To-do list
a – Answer from the milling question:
(i) What is the upper specification of the milling process?
(ii) What standard deviation did the sample of parts have?
(iii) What process capability index does the complete question ask for?
b – Reproduce the milling question's passage starting with "g A milling" and going on through "index f 2.0?".

── Source extract

Question

g A milling process has an upper specification of 1.68 millimeters and a lower specification of 1.52 millimeters. A sample of parts had a mean of 1.6 millimeters with a standard deviation of 0.03 millimeters. what standar deviation will be needed to achieve a process capability index

Answer 1

Complete Question

A milling process has an upper specification of 1.68 millimeters and a lower specification of 1.52 millimeters. A sample of parts had a mean of 1.6 millimeters with a standard deviation of 0.03 millimeters. what standard deviation will be needed to achieve a process capability index f 2.0?

────
── Entries shown

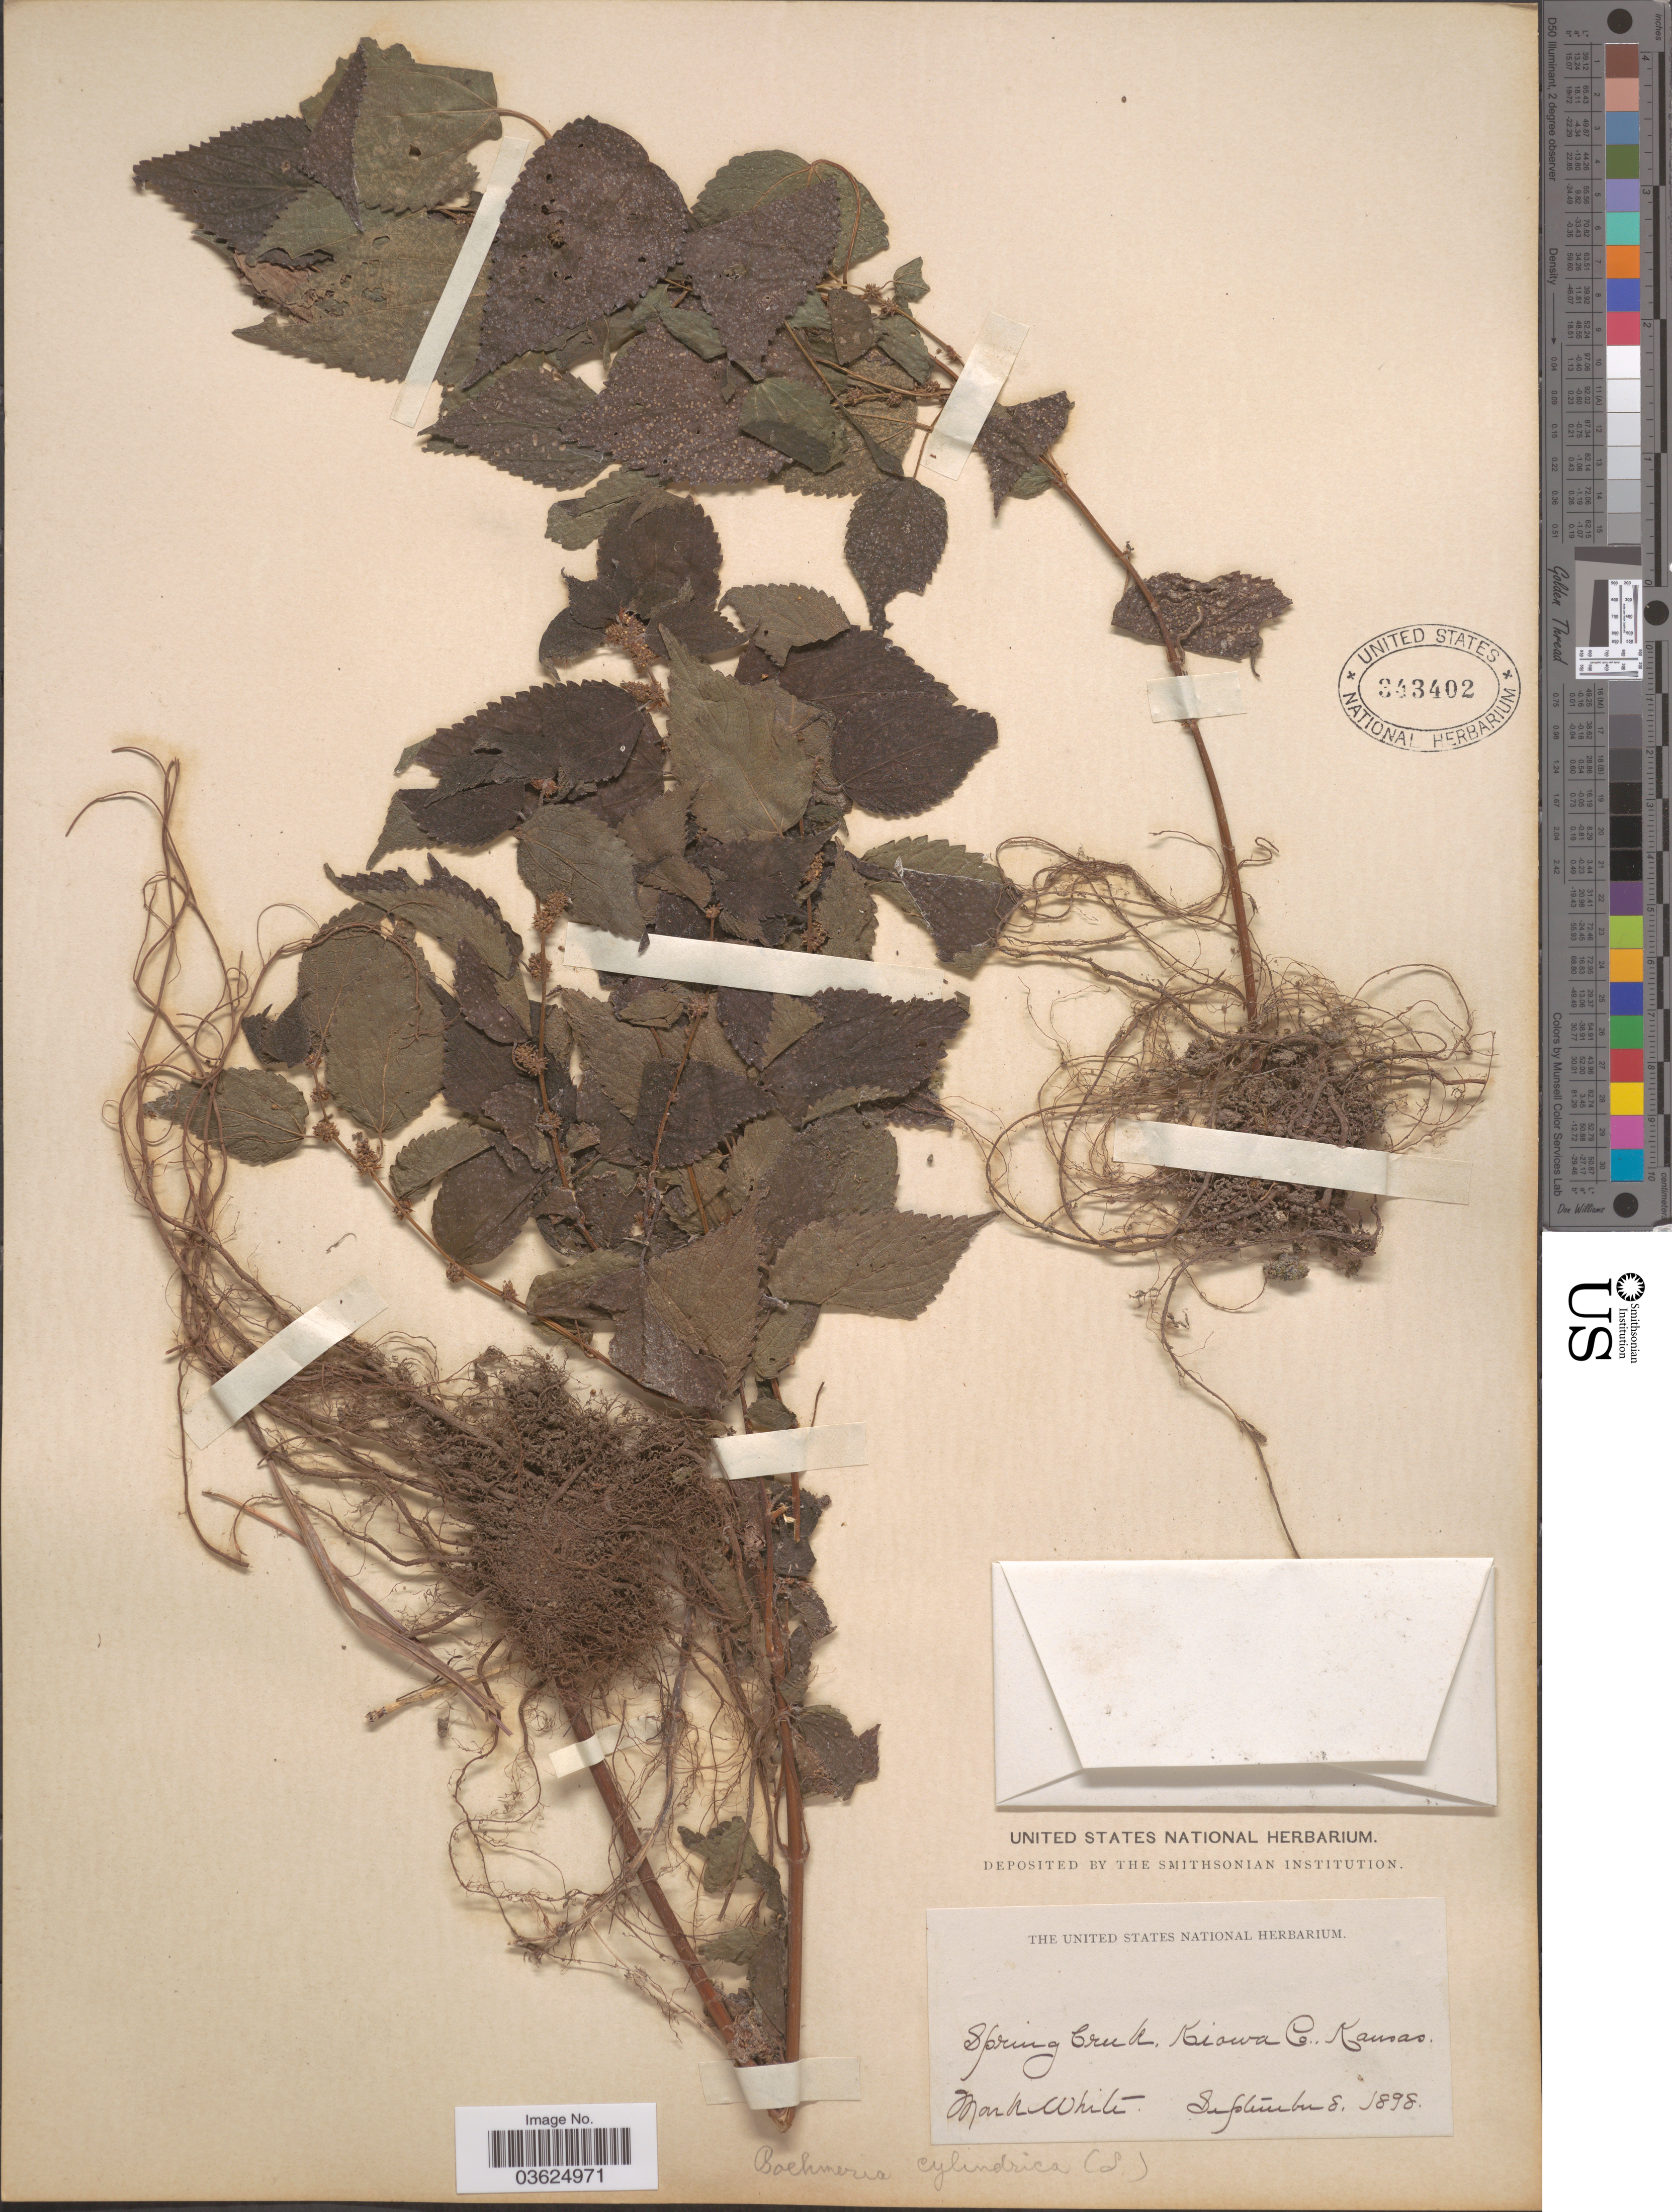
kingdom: Plantae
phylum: Tracheophyta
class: Magnoliopsida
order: Rosales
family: Urticaceae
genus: Boehmeria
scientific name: Boehmeria cylindrica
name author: (L.) Sw.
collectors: M. White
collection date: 1898-09-08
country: United States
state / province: Kansas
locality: Spring Creek, Kiowa Co.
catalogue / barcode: US 343402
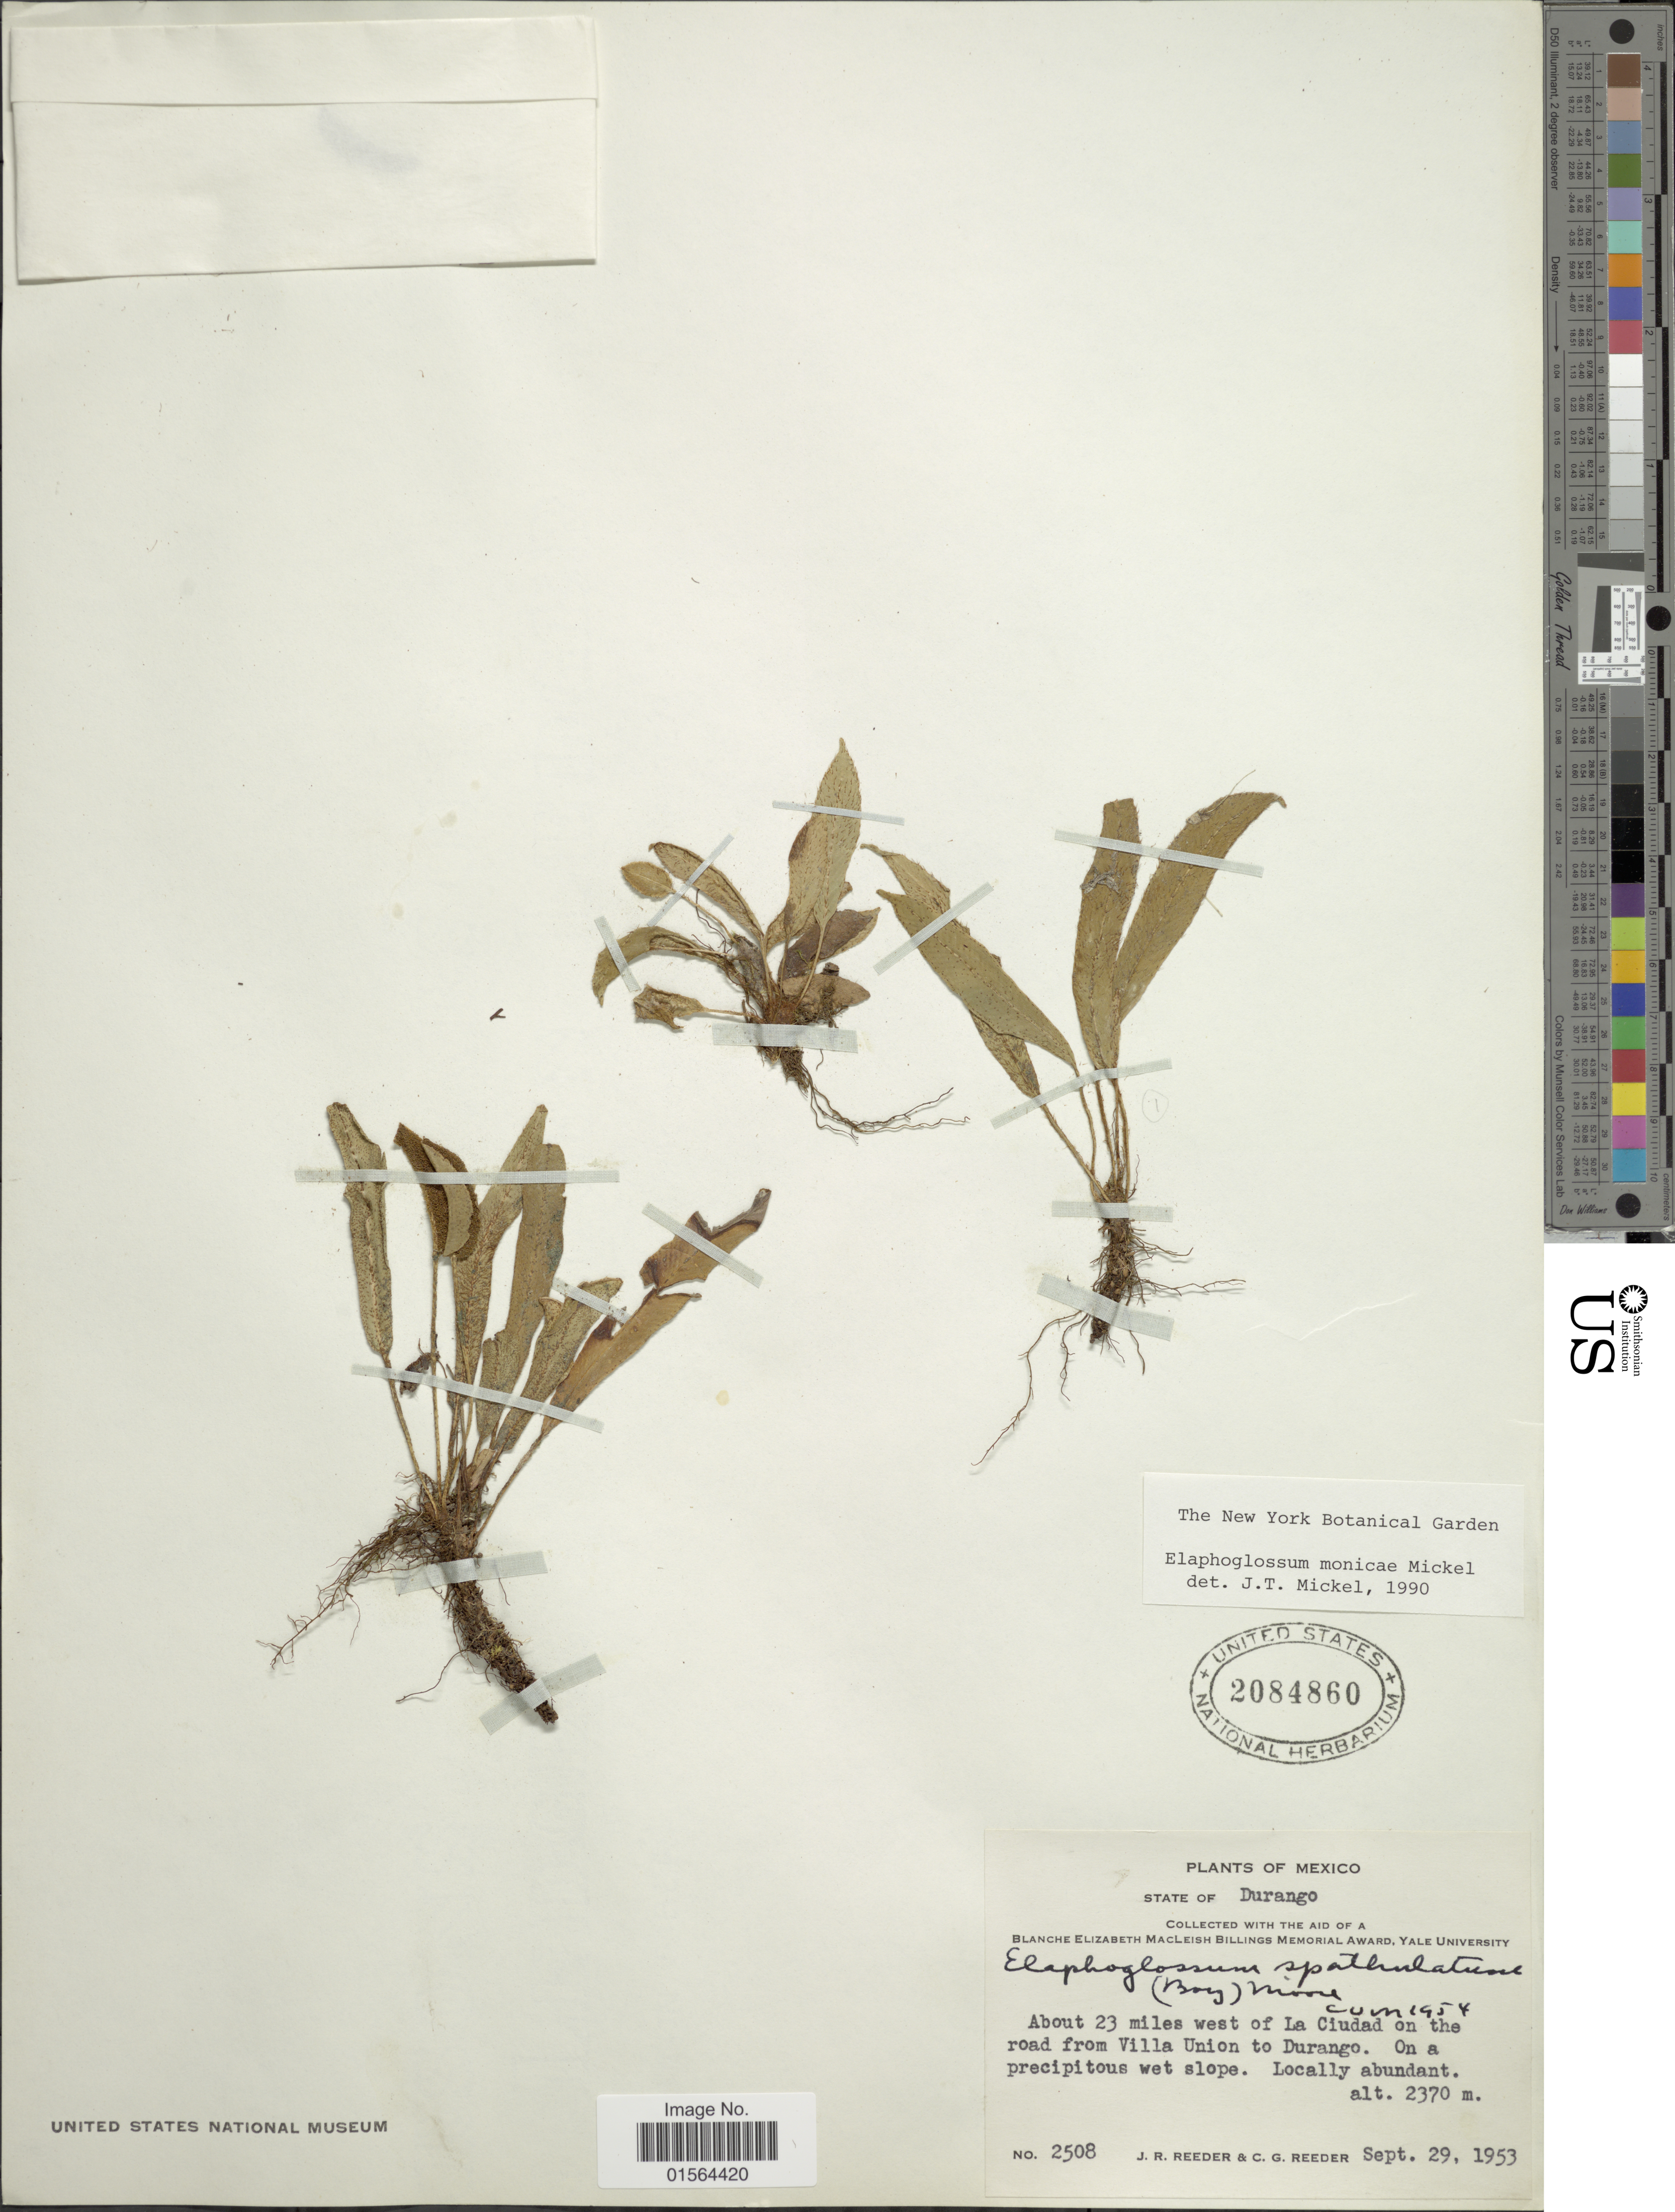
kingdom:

────

Results in order
a –
(i) 1.68 millimeters
(ii) 0.03 millimeters
(iii) 2.0

b –
g A milling process has an upper specification of 1.68 millimeters and a lower specification of 1.52 millimeters. A sample of parts had a mean of 1.6 millimeters with a standard deviation of 0.03 millimeters. what standar deviation will be needed to achieve a process capability index

Answer 1

Complete Question

A milling process has an upper specification of 1.68 millimeters and a lower specification of 1.52 millimeters. A sample of parts had a mean of 1.6 millimeters with a standard deviation of 0.03 millimeters. what standard deviation will be needed to achieve a process capability index f 2.0?